Non-urgent 999 calls unacceptable, says Vaughan Gething

Morriston Hospital, Swansea
Image caption Many of the 999 calls for an emergency ambulance were for minor illnesses like toothache, coughs and colds

People made 31,000 inappropriate 999 calls to the ambulance service last year which is completely unacceptable, says a politician.

Deputy health minister Vaughan Gething made a plea for people to use 999 "sensibly", as the NHS struggles to cope with increased winter demand.

Patients in Swansea and Bridgend have been told to avoid busy A&E units.

And seven ambulances were queuing at Bangor's Ysbyty Gwynedd in north Wales on Tuesday.
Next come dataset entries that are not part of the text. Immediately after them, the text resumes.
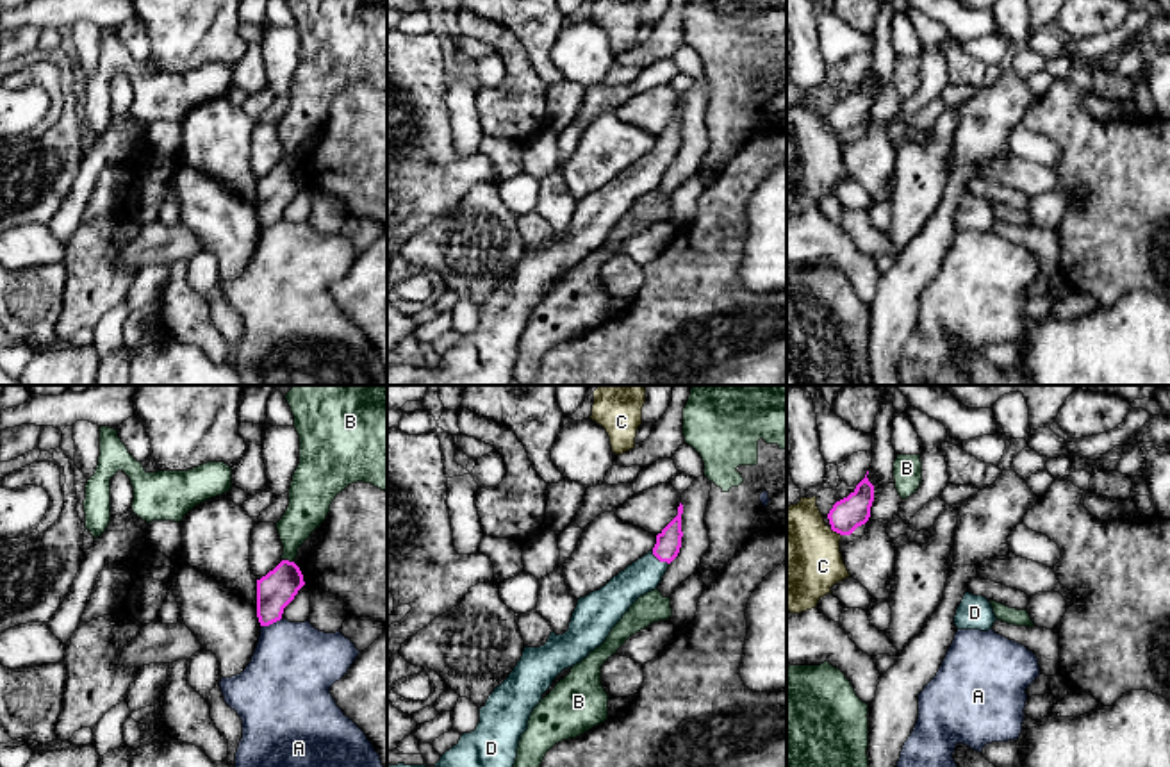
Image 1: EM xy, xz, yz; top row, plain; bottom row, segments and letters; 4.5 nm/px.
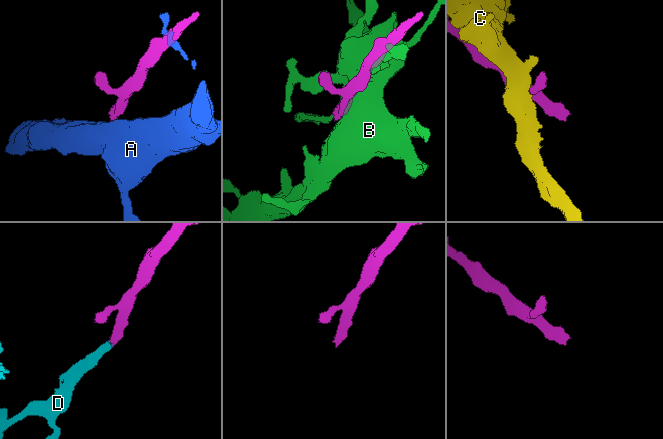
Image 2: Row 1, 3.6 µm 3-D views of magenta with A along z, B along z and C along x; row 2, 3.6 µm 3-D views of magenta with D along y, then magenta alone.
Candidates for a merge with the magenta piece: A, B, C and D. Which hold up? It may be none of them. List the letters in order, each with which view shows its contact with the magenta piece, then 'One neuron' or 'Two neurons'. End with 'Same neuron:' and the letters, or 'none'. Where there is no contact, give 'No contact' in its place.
A: Touches magenta in xy. Two neurons
B: Touches magenta in xy. Two neurons
C: Touches magenta in yz. Two neurons
D: Touches magenta in xz. One neuron
Same neuron: D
Mr Gething, who is due to visit the ambulance services' control centre in Cwmbran on Wednesday, said: "Our A&E and ambulance service staff work incredibly hard day in day out to provide life-saving treatment to people right across Wales.

"If people do fall ill, then there is a range of options open to them to access the appropriate treatment they need.

"In short, calling 999 for minor illnesses could prevent a genuine life or death emergency call being put through.

"The number of unnecessary calls the ambulance service receives ever year is completely unacceptable."

BBC Wales revealed in July that among the non urgent 999 calls received by the ambulance service was one from a man who had a fly in his ear while a woman called to ask whether the green part of a potato was poisonous.

The figures also show that many of the 999 calls for an emergency ambulance were for minor illnesses like toothache, sore throats, coughs and colds.

Richard Lee, head of clinical services at the Welsh Ambulance Services NHS Trust, said: "We don't want to deter anyone from calling 999, but we want people to think twice before they do.

"If you go to hospital by ambulance you will not be seen any quicker.

"When people call an ambulance when one is not required it means our precious time is being taken away from someone who really does need our help."